According to media reports, the Ministry of Interior has submitted a Bill amending the Legislation for the acquisition of citizenship.
The Ministry has prepared and submitted the bill without any consultation with stakeholders, whether governmental or non-governmental, let alone the immigrants and refugees themselves. We also wonder if the Attorney General of the Republic has carried out a legislative elaboration of the bill and finds it legal and in accordance with the principles governing the rule of law.
According to the provisions of the bill:
The length of stay while seeking international protection, with subsidiary protection and studying is not counted in the time period of authorised stay before the submission of a citizenship application. This practically means that the overwhelming majority of refugees (over 85%) are excluded altogether from acquiring citizenship. Even refugee children born and raised in Cyprus and who consider it as their home country will be excluded from acquiring citizenship based on the above data. The same applies to children of Turkish Cypriot origin who one of the parents is not a Cypriot citizen.
Recognised refugees will also be negatively affected as the time of their stay before they are granted the refugee status will not count towards the time required for citizenship.
People belonging to vulnerable groups of this population (long-term unemployed due to disability or serious health problems, beneficiaries of the social welfare system due to low income, disability or serious health problems) are also excluded from acquiring citizenship.
Also excluded are persons who at any stage of their lives were convicted for a minor offense (e.g. They did not have the money to pay for the out-of-court fine for Corona…) and even those who are suspected of any offense in violation of the presumption of innocence.
Individuals who have entered or resided unauthorisedly in the territory of the Republic at any stage, and therefore all refugees, are also excluded from acquiring citizenship. In addition to the person applying for citizenship, his / her partner will have to prove that he / she is of “good character”, a provision that will also increase women’s dependence on their partners.

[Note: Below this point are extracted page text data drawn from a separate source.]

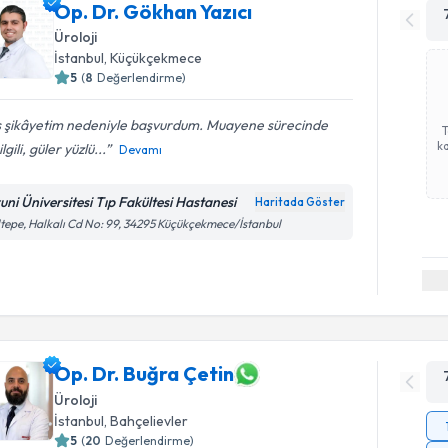
Op. Dr. Gökhan Yazıcı
Üroloji
İstanbul
, Küçükçekmece
5
(
8
Değerlendirme)
ş şikâyetim nedeniyle başvurdum. Muayene sürecinde
ka
lgili, güler yüzlü...
Devamı
runi Üniversitesi Tıp Fakültesi Hastanesi
Haritada Göster
tepe, Halkalı Cd No: 99, 34295 Küçükçekmece/İstanbul
Op. Dr. Buğra Çetin
Üroloji
İstanbul
, Bahçelievler
5
(
20
Değerlendirme)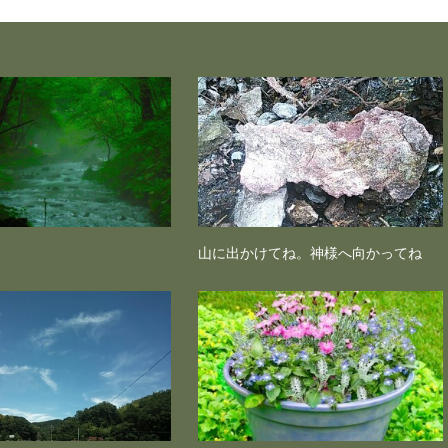
山に出かけてね。神様へ向かってね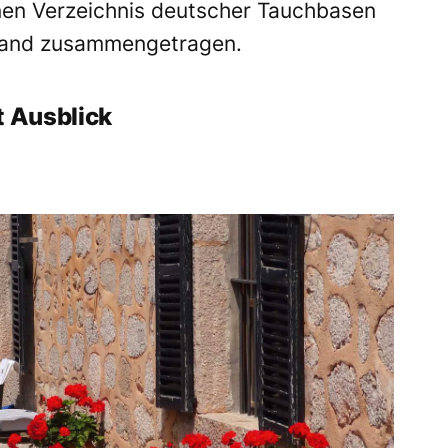
nen Verzeichnis deutscher Tauchbasen
Hand zusammengetragen.
t Ausblick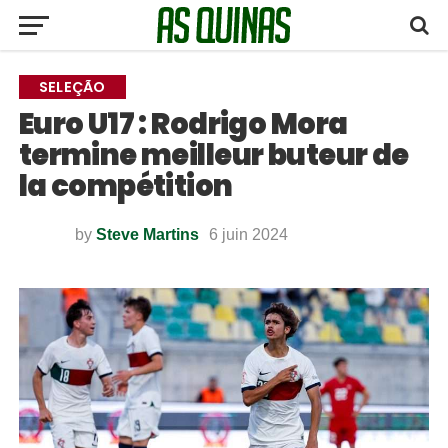
SELEÇÃO
Euro U17 : Rodrigo Mora
termine meilleur buteur de
la compétition
by
Steve Martins
6 juin 2024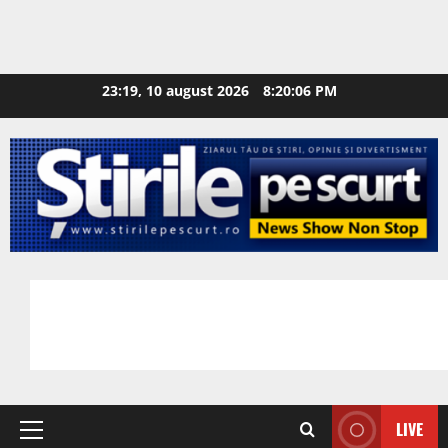
23:19, 10 august 2026
8:20:07 PM
LIVE
Primary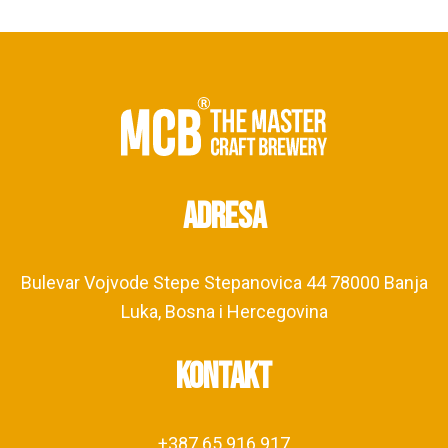
Shop
Kontakt
Adresa
Bulevar Vojvode Stepe Stepanovica 44 78000 Banja
Luka, Bosna i Hercegovina
Kontakt
+387 65 916 917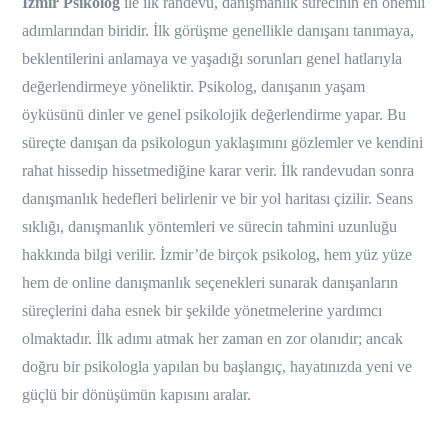
İzmir Psikolog
ile ilk randevu, danışmanlık sürecinin en önemli
adımlarından biridir. İlk görüşme genellikle danışanı tanımaya,
beklentilerini anlamaya ve yaşadığı sorunları genel hatlarıyla
değerlendirmeye yöneliktir. Psikolog, danışanın yaşam
öyküsünü dinler ve genel psikolojik değerlendirme yapar. Bu
süreçte danışan da psikologun yaklaşımını gözlemler ve kendini
rahat hissedip hissetmediğine karar verir. İlk randevudan sonra
danışmanlık hedefleri belirlenir ve bir yol haritası çizilir. Seans
sıklığı, danışmanlık yöntemleri ve sürecin tahmini uzunluğu
hakkında bilgi verilir. İzmir’de birçok psikolog, hem yüz yüze
hem de online danışmanlık seçenekleri sunarak danışanların
süreçlerini daha esnek bir şekilde yönetmelerine yardımcı
olmaktadır. İlk adımı atmak her zaman en zor olanıdır; ancak
doğru bir psikologla yapılan bu başlangıç, hayatınızda yeni ve
güçlü bir dönüşümün kapısını aralar.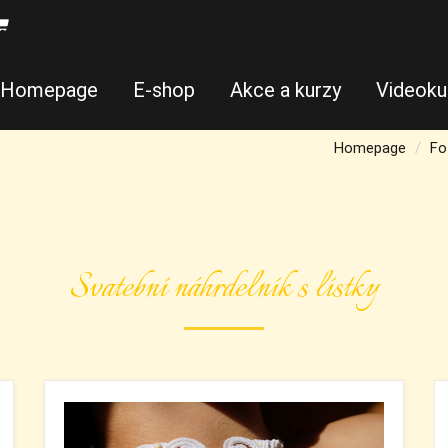
Homepage
E-shop
Akce a kurzy
Videoku
Homepage
Fo
Svatební náhrdelník s lístky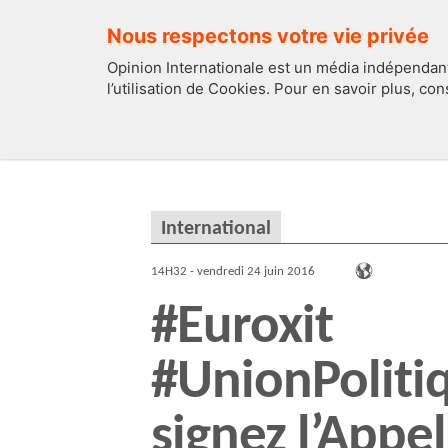
Nous respectons votre vie privée
Opinion Internationale est un média indépendant
l’utilisation de Cookies. Pour en savoir plus, co
EDITOS
FRANCE
International
14H32 - vendredi 24 juin 2016
#Eur
#UnionPoliti
signez l’Appel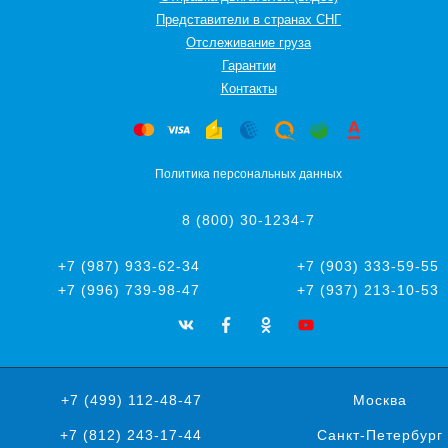
Представители в странах СНГ
Oтслеживание груза
Гарантии
Контакты
Политика персональных данных
8 (800) 30-1234-7
+7 (987) 933-62-34
+7 (903) 333-59-55
+7 (996) 739-98-47
+7 (937) 213-10-53
+7 (499) 112-48-47
Москва
+7 (812) 243-17-44
Санкт-Петербург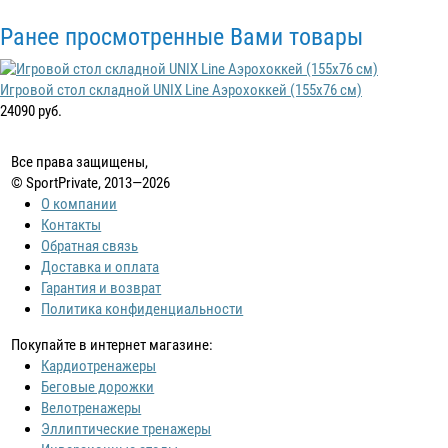
Ранее просмотренные Вами товары
Игровой стол складной UNIX Line Аэрохоккей (155х76 cм)
24090 руб.
Все права защищены,
© SportPrivate, 2013—2026
О компании
Контакты
Обратная связь
Доставка и оплата
Гарантия и возврат
Политика конфиденциальности
Покупайте в интернет магазине:
Кардиотренажеры
Беговые дорожки
Велотренажеры
Эллиптические тренажеры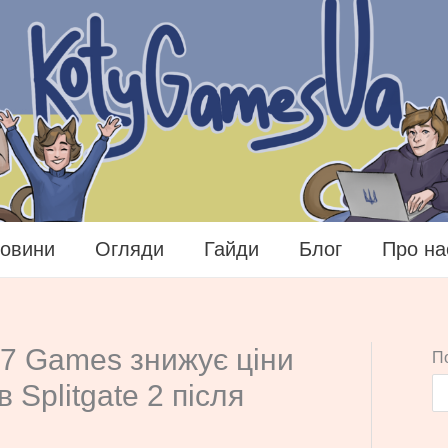
овини
Огляди
Гайди
Блог
Про на
47 Games знижує ціни
П
в Splitgate 2 після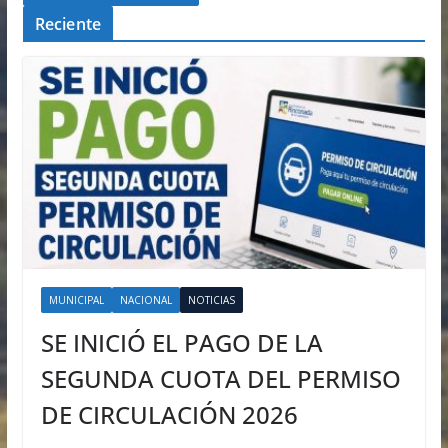
Reciente
MUNICIPAL
NACIONAL
NOTICIAS
SE INICIÓ EL PAGO DE LA
SEGUNDA CUOTA DEL PERMISO
DE CIRCULACIÓN 2026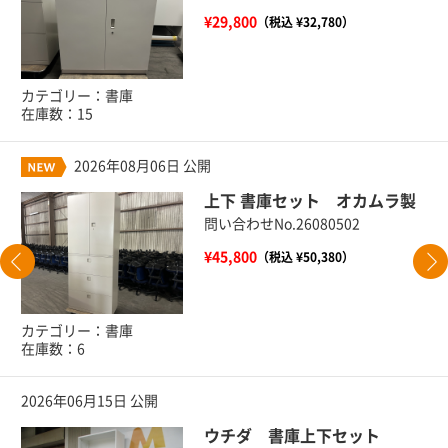
¥29,800
（税込 ¥32,780）
カテゴリー：書庫
在庫数：15
2026年08月06日 公開
上下 書庫セット オカムラ製
問い合わせNo.26080502
¥45,800
（税込 ¥50,380）
カテゴリー：書庫
在庫数：6
2026年06月15日 公開
ウチダ 書庫上下セット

Although the government does not offer effective language programmes, Persons are also excluded from acquiring citizenship if they cannot prove adequate knowledge of the Greek language (level B1), an examination that even many Cypriots would not successfully pass, as well as adequate resources to maintain and support themselves and their families. KISA considers that these provisions will make it impossible under the current conditions of immigration to obtain citizenship for almost all migrants who have been living and working for decades in our country, in employment sectors, employers and earnings set by the Law.
Finally, it should be noted that the applicants will be evaluated for their sufficient knowledge of basic elements of the political and social reality of the country by a three-member committee that will consist of 2 civil servants and one police officer.
Access to citizenship is currently the most effective means and tool for the integration of non-European citizens in the EU and its member states. KISA is of the opinion that with the above bill the government makes it very clear that it does not want to integrate all migrants and refugees irrespectively of residence status in the country, while it had no qualms or reservations about selling the Cypriot citizenship to the rich or even persons who participated in organised crime and serious violations of human rights.
The present government, spearheaded by the Minister of Interior, with the bill seeks to introduce into the law racist and arbitrary criteria so as to “legitimise” illegal practices that they have hitherto been practising and hence annulled by the courts
It also abolishes the most favourable provisions for refugees in breach of the Geneva Convention, while the period of asylum or subsidiary protection is not counted in the number of years of residence in breach of the principle of refugee status.
The above provisions circumvent the very notion of citizenship and the basic criterion on which it can be granted, that of real, family, economic and social ties with the country which are proven by the length of stay, in stark contrast to the principles of international law.